Defense attorney Badalamenti replied that the letter counts as a record, but the knife does not.
“What if the knife had the defendant’s name on it?” Chief Justice John Roberts asked.
That is just an identification, not a record covered under this law, Badalamenti responded.
“At first blush,” Justice Stephen Breyer noted, this statute “seems far broader” than any obstruction of justice statute “that I’ve ever seen.” So, is it unconstitutionally vague?
At that, Justice Antonin Scalia thundered, “Why is it vague? It’s just incredibly expansive.”
Well then, Justice Breyer asked, is this law so broad that it unconstitutionally encourages “arbitrary and discriminatory” enforcement?
Badalamenti said that the statute could be saved by interpreting it to target only businesses and corporations, and the records that they keep.
“Isn’t running a fishing vessel a business?” Justice Ginsburg responded.
Justice Anthony Kennedy brought the questioning back to the meaning of “tangible object.” Suppose the fisherman took pictures of the fish, and then he destroyed both the pictures and the fish, he postulated.
Defense lawyer Badalamenti replied that only the photographs would be covered by the act, not the fish.
“It seems very odd that you can throw away the fish,” Justice Kennedy countered, “but you can’t throw away the picture.”
If the court seemed puzzled by Badalamenti’s logic, it treated the government’s broad argument with escalating fury. The idea of a maximum penalty of 20 years for destroying fish just stuck in their craws.
“What kind of a mad prosecutor would try to send this guy up for 20 years?” roared Scalia.
“We did not ask for 20 years,” replied Roman Martinez, assistant to the solicitor general.
The defendant was sentenced to 30 days.
Justice Ginsburg asked if the Justice Department has guidelines to instruct U.S. Attorneys on what charges to bring in various circumstances.
Lawyer Martinez replied that the U.S. Attorneys’ manual advises that the prosecutor should, in general, bring the most severe charge.
Even though these guidelines are widely known and longstanding, the justices gawked.
You make the fisherman sound “like a mob boss or something,” Chief Justice Roberts complained.
“The prosecution in this case was not about the size of the fish,” Martinez stressed, it “was about the destruction of the evidence.”
What sentence did you recommend?

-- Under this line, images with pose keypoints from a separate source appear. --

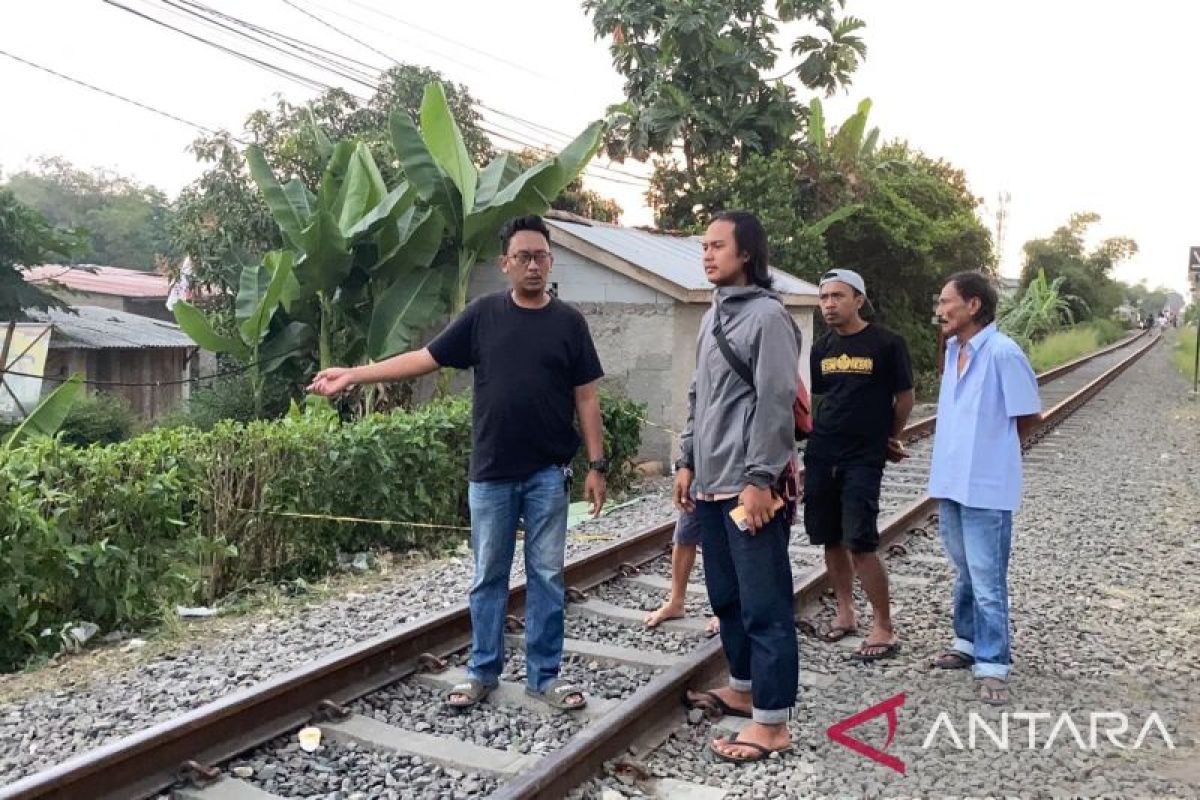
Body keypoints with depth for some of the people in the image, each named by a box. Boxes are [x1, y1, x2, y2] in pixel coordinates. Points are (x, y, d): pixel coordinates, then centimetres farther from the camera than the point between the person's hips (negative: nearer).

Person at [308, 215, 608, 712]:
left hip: (549, 474, 0)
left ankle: (544, 676, 19)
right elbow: (425, 358, 2)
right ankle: (482, 672, 24)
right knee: (489, 576, 10)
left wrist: (597, 464, -2)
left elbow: (585, 396, 2)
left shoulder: (568, 322, 1)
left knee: (546, 576, 7)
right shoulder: (483, 315, 2)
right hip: (491, 473, 1)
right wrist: (353, 374, -4)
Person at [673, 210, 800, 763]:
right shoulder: (714, 315, 15)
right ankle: (743, 688, 33)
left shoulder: (767, 315, -10)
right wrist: (687, 462, 15)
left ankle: (772, 723, 6)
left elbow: (775, 404, -15)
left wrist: (759, 479, -18)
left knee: (764, 604, -2)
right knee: (726, 595, 17)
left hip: (750, 486, -8)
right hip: (711, 484, 9)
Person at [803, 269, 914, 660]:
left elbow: (905, 397, 3)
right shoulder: (822, 348, 8)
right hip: (820, 456, 5)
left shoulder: (886, 343, -6)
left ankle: (884, 629, 5)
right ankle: (845, 613, 27)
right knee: (831, 540, 11)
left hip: (863, 460, -5)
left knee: (860, 544, -8)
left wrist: (889, 438, 12)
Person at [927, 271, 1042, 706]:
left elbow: (1031, 416, -9)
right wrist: (972, 448, 11)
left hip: (985, 487, -8)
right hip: (951, 482, 8)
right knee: (964, 573, 20)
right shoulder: (953, 350, 8)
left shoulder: (1002, 352, -17)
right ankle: (968, 643, 34)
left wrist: (993, 452, 4)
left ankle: (992, 666, 8)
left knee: (987, 582, -1)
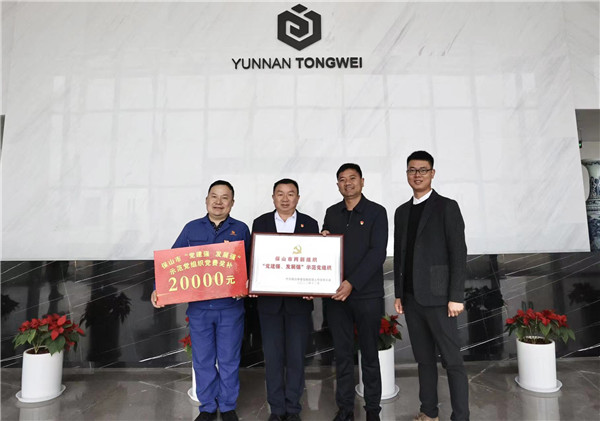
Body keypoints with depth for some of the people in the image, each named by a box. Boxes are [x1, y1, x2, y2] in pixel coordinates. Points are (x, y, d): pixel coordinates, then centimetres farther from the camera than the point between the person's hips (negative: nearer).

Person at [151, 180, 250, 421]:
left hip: (231, 306, -1)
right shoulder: (191, 228, 5)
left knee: (229, 360, 11)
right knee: (202, 360, 14)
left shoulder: (241, 229, 1)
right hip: (198, 306, 2)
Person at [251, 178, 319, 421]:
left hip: (299, 300, 0)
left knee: (296, 356, 8)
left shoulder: (310, 224, 2)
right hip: (269, 300, 1)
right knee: (273, 356, 9)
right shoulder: (260, 223, 4)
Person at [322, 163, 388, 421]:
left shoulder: (376, 212, -3)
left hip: (367, 294, -3)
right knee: (342, 353, 11)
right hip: (335, 294, 3)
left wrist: (352, 283, -20)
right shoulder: (331, 213, 9)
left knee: (369, 353, 10)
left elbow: (377, 253, -12)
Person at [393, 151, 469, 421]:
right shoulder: (401, 212, 12)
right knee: (424, 358, 15)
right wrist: (399, 294, 11)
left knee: (452, 360, 3)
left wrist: (456, 296, -14)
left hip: (437, 296, -5)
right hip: (411, 298, 5)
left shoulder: (446, 207, -4)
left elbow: (458, 254, -9)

Justice Kennedy asked.
We followed the sentencing guidelines, Martinez responded, which would have been between 21 to 27 months. “The judge ended up giving 30 days. We did not appeal that,” he added.
But the point is, interrupted the chief justice, that if you have a maximum penalty of 20 years, that gives prosecutors “extraordinary leverage” under the broadest interpretation of this law, leverage that gives the prosecution a big edge in negotiating plea deals.
“We’re operating with the statute that Congress passed,” Martinez answered, noting that the law was originally drafted in the Senate with a five-year penalty, which was increased to 20 years by the House of Representatives.
Justice Breyer again sought to find some limits to the law. He posited this admittedly extreme example: A postman comes to my door and gives me a federal form to fill out. “I say, ‘I hate postmen,’ and I rip it up. Twenty years?”
Justice Samuel Alito entered the fray, saying, “You are really asking the court to swallow something that is pretty hard to swallow.” What if it were one fish, a guy catches one undersized trout, and he sees a federal inspector coming toward him so he throws it back in the lake?
The government’s Martinez replied that he understood the court’s concerns about potentially “harsh results in particular outlier applications.” But in this case, he pointed out, the defendant is not arguing for some sort of “de minimis rule.” He’s arguing that “an entire class of evidence” is beyond the reach of the federal obstruction of justice statute.
A decision in the case is expected later in the term. In the meantime, the public will wait with “baited” breath.